Controlling a Difficult Systems


#1

Last summer we hired a college student to design a difficult to control system. The goal was to design the system so the natural frequency and damping factor is very low. He succeeded. The natural frequency turn out to be about 6.5 Hz and the damping factor about 0.1 to 0.15. The main problem is is the damping factor. Motion controllers with only a PID will not be able to control the system in any meaningful way because the gains would need to be too low. The RMC controller has a second derivative gain that compensates for the low damping factor. This help use place the closed loop poles on the negative real axis in the s-plane so the response to any disturbance will not over shoot.

The video shows how I first attempt to use the auto tuner ( gain optimizer ) using only the PID gains. You can see that the control is poor. Then I use the same data to calculate the controller gains for the PID2, a PID with second derivative gain. You can see this is successful.

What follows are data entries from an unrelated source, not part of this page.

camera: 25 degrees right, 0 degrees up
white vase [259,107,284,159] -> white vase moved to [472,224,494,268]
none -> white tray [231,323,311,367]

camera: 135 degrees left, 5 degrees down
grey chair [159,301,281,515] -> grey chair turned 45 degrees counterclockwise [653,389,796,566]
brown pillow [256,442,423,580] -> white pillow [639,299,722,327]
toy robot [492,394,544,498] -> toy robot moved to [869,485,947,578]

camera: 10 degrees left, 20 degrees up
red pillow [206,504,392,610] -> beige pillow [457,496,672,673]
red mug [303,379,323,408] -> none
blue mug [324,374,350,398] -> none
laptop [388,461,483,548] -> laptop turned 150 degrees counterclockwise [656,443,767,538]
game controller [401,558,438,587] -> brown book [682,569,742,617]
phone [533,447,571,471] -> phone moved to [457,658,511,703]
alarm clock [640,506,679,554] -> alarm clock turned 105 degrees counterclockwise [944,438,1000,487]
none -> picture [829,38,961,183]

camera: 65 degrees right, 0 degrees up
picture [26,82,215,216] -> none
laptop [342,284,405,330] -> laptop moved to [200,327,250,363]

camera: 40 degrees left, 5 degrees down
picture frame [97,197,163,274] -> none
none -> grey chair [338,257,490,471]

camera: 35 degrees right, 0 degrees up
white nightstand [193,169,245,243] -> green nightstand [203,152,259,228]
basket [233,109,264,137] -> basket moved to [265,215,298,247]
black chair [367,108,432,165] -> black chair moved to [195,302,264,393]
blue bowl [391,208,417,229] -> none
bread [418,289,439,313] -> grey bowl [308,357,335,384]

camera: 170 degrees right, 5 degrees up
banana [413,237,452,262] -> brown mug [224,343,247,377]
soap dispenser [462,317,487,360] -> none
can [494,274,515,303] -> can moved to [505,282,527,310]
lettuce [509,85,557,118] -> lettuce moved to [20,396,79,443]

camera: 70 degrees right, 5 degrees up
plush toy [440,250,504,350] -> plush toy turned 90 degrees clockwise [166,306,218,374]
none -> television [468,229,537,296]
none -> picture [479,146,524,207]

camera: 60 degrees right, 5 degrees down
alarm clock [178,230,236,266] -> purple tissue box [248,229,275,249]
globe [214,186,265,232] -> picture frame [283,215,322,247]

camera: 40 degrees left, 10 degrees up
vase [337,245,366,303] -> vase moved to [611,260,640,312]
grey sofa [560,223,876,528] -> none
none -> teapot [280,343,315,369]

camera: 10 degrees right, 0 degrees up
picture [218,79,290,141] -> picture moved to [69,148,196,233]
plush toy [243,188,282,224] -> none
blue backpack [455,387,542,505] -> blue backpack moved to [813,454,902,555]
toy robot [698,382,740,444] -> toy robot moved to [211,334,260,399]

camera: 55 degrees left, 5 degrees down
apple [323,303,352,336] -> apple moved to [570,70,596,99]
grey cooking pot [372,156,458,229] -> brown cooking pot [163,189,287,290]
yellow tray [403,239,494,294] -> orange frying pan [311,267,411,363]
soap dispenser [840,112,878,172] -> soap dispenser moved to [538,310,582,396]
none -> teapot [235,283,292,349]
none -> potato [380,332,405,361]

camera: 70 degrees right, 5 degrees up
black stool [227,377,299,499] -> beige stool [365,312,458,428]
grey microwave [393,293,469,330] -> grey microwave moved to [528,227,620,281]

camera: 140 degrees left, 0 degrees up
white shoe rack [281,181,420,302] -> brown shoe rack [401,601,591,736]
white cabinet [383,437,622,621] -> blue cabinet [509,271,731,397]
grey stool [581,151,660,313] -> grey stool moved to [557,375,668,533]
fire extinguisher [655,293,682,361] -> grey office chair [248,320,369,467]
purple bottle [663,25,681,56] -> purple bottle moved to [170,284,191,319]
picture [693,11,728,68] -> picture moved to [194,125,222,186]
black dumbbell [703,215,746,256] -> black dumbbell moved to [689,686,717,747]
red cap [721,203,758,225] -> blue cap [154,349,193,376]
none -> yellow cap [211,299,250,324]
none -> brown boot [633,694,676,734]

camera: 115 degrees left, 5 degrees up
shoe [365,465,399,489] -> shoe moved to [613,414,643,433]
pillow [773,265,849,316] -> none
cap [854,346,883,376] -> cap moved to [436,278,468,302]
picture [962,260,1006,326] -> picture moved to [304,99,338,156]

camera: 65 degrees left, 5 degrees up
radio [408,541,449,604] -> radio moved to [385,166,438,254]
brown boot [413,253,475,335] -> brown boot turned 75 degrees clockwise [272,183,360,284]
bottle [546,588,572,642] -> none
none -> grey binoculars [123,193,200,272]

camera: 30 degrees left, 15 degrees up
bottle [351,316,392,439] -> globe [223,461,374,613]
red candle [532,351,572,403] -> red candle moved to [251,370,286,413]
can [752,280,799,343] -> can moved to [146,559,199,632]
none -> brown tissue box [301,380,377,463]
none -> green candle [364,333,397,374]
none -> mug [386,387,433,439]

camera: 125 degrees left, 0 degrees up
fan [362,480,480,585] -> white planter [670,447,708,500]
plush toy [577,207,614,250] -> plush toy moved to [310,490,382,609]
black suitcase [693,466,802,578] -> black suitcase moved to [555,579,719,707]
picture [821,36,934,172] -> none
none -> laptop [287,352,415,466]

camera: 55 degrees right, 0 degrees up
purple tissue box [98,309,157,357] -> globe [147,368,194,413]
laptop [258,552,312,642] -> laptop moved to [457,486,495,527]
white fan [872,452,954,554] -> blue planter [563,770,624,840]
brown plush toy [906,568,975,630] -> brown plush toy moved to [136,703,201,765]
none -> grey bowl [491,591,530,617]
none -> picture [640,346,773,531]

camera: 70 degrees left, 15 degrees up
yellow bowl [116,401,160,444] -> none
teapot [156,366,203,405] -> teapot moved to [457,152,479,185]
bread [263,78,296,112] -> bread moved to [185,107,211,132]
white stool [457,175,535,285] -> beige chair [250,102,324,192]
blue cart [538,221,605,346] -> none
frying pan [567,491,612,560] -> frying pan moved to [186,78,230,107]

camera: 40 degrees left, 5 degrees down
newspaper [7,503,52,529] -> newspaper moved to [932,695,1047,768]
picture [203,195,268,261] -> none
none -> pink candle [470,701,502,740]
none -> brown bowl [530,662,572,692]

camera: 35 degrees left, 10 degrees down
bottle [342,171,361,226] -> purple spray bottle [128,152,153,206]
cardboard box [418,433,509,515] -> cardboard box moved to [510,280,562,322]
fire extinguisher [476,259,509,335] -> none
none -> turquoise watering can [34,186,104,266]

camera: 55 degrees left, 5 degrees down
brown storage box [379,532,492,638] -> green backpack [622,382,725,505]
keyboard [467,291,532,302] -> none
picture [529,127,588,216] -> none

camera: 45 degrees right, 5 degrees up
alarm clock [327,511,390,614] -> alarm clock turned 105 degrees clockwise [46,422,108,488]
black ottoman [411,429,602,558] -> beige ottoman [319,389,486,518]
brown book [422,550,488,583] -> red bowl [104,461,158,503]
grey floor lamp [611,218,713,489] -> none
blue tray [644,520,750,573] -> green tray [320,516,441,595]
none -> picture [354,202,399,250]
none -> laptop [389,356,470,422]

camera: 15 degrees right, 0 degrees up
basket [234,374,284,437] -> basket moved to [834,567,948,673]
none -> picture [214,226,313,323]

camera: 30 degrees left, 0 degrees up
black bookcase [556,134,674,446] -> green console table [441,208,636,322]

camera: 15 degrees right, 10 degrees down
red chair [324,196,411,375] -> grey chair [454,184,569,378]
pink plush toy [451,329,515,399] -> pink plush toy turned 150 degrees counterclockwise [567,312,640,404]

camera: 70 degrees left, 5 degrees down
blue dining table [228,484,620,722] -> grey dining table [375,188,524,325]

The question that should be asked is why does the second derivative gain make such a difference?
The answer can be found by looking at the characteristic equation of a hydraulic cylinder and load

\small CE\left(s\right)={ s }^{ 4 }+\left(K2\cdot K\cdot { \omega }_{ n }^{ 2 }+2\cdot\zeta\cdot{ \omega }_{ n } \right)\cdot{ s }^{ 3 }+\left( { Kd\cdot K\cdot { \omega }_{ n }^{ 2 }+\omega }_{ n }^{ 2 }\right)\cdot { s }^{ 2 }+Kp\cdot K\cdot{ \omega }_{ n }^{ 2 }\cdot s+Ki\cdot K\cdot{ \omega }_{ n }^{ 2 }

You can see that every power of s has a controller gain. Notice that the second derivative gain is in the s^3 term. Notice also that the damping factor is also in the s^3 term. The second derivative gain can be increased to compensate for the damping factor decreases. If there is no second derivative gain then K2=0 so there is no way to compensate for low damping factors. In fact, a PID controller will only work if the damping factor so high that the second derivative gain is not needed.